According to the experts, chubby is not cute.
By overfeeding you are potentially killing your pet with kindness. Research has clearly shown that overweight pets have shorter lives and are at higher risk of diseases like arthritis, urinary conditions, skin problems, heart disease and even cancer. Added to that is an increased risk of anaesthetic and surgical complications. A 2012 study demonstrated that fat dogs are not jolly; they experience more pain and “emotional disturbances”.
“Excess weight puts pressure on the joints and we see a lot of hip, back and knee problems,” says Sister Norma Boshoff, who runs a successful weight management clinic at Tygerberg Animal Hospital in Cape Town. “Many of our patients end up on chronic medication for pain as a result of being overweight.”
“Obesity in pets is a human disease, in that it is usually caused by the people who love them most,” says Dr Guy Fyvie, veterinary advisor to Hill’s Pet Nutrition South Africa. “It’s simply a case of too much energy in, i.e. food, and too little energy out i.e. exercise and a slow metabolism.”
How can you tell if your pet is overweight?
In one study, nine out of ten pet parents mistakenly identified their pet’s weight as normal, when it actually weighed more than was healthy. “People don’t know what a pet at a healthy weight looks like anymore,” says Dr Fyvie.
“My husband used to say Eddie was fat, but I said “no, he’s just cuddly,” admits Hanlie Joubert from Cape Town, whose Beagle was clinically obese when he joined the Pet Slimmer programme at Tygerberg Animal Hospital. “I simply fed him what he wanted and didn’t think about the health implications at all.”
A pet at its optimum weight should have a visible waistline and you should be able to feel the ribs when you gently stroke along its side. If you can’t feel the ribs, friends have joked that your pet is getting chubby, or you have noticed signs like lagging behind on walks, it is worth going to your vet for a weigh-in.

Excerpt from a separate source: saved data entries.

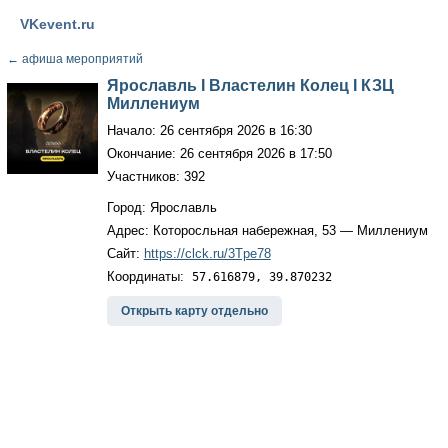
VKevent.ru
←
афиша мероприятий
Ярославль I Властелин Колец I КЗЦ
Миллениум
Начало: 26 сентября 2026 в 16:30
Окончание: 26 сентября 2026 в 17:50
Участников: 392
Город: Ярославль
Адрес: Которосльная набережная, 53 — Миллениум
Сайт:
https://clck.ru/3Tpe78
Координаты:
57.616879, 39.870232
Открыть карту отдельно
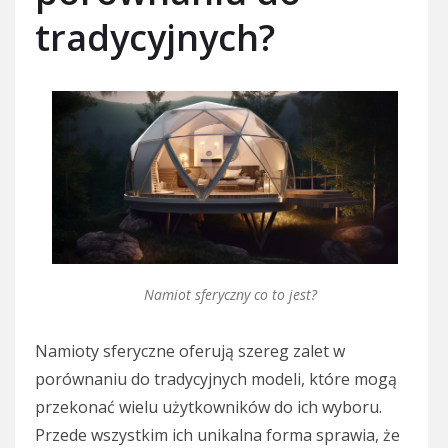
tradycyjnych?
Namiot sferyczny co to jest?
Namioty sferyczne oferują szereg zalet w
porównaniu do tradycyjnych modeli, które mogą
przekonać wielu użytkowników do ich wyboru.
Przede wszystkim ich unikalna forma sprawia, że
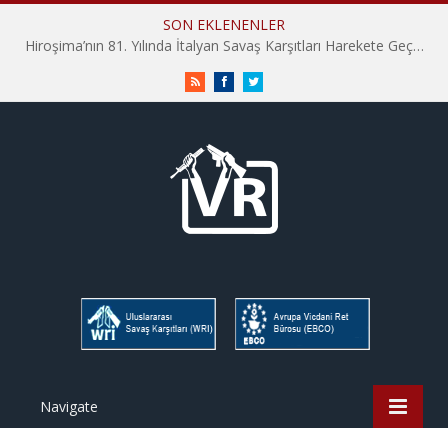
SON EKLENENLER
Hiroşima’nın 81. Yılında İtalyan Savaş Karşıtları Harekete Geçti: “Hatırlamak yeterli değil”
RSS
Facebook
Twitter
Navigate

“It’s hard to be objective about those we love,” says Dr Fyvie. “When you see your pet every day, gradual changes may not be that evident. It’s advisable to seek a professional opinion.”
Free Weight Assessments in October
October is national Pet Obesity Month and many vets around the country will be offering free weight assessments. Rather than putting your pet at the risk of obesity-related diseases, love them enough to take them for a quick weigh-in – ask your vet, or find a participating #PetObesityMonth practice on www.PetSlimmer.co.za.

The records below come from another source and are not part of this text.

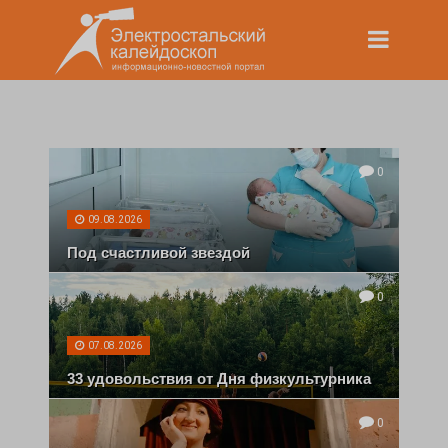
0
09.08.2026
Под счастливой звездой
0
07.08.2026
33 удовольствия от Дня физкультурника
0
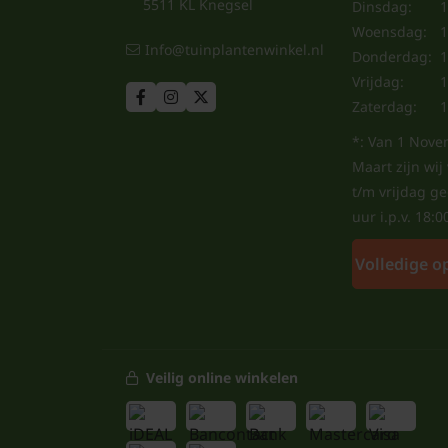
5511 KL Knegsel
Dinsdag:
1
Woensdag:
1
Info@tuinplantenwinkel.nl
Donderdag:
1
Vrijdag:
1
Zaterdag:
1
*: Van 1 Nove
Maart zijn wi
t/m vrijdag g
uur i.p.v. 18:0
Volledige o
Veilig online winkelen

“Giving your pet a treat does not equal love or attention, it’s just something to eat,” says Sister Boshoff. “It’s better to play ball, take them for a walk, or give them a kiss or a cuddle. They thrive with this kind of positive reinforcement.”

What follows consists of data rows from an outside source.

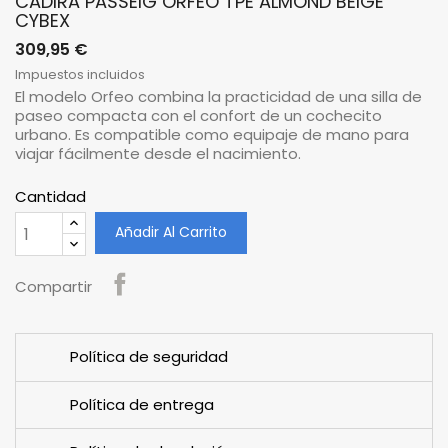
CADIRA PASSEIG ORFEO TPE ALMOND BEIGE
CYBEX
309,95 €
Impuestos incluidos
El modelo Orfeo combina la practicidad de una silla de
paseo compacta con el confort de un cochecito
urbano. Es compatible como equipaje de mano para
viajar fácilmente desde el nacimiento.
Cantidad
Añadir Al Carrito
Compartir
Política de seguridad
Política de entrega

- 9 out of 10 owners of overweight pets mistakenly identify their pets’ weight as normal -www.petobesityprevention.org.
- A clinical study indicated that the lifespan of an overweight pet is shortened by around two years (Am Jnl Public Health. 2012 Feb; 102(2):262-8. Epub 2011 Nov 28).
- Obese dogs that lost weight exhibited more vitality, less “emotional disturbance” and pain. (The Veterinary Journal 2012;192:428–434)
- The 2014 PDSA Animal Welfare report estimates that one in three dogs, one in four cats in the UK are overweight and that the proportion of overweight pets is expected to continue to climb.
- Jan 2015 data released by Veterinary Pet Insurance Co reveals pet obesity is on the rise for the fourth consecutive year in the USA. In 2013, policyholders filed for more than $52 million in claims for conditions and diseases that can be related to pet obesity, a 7.3 percent growth from the previous year.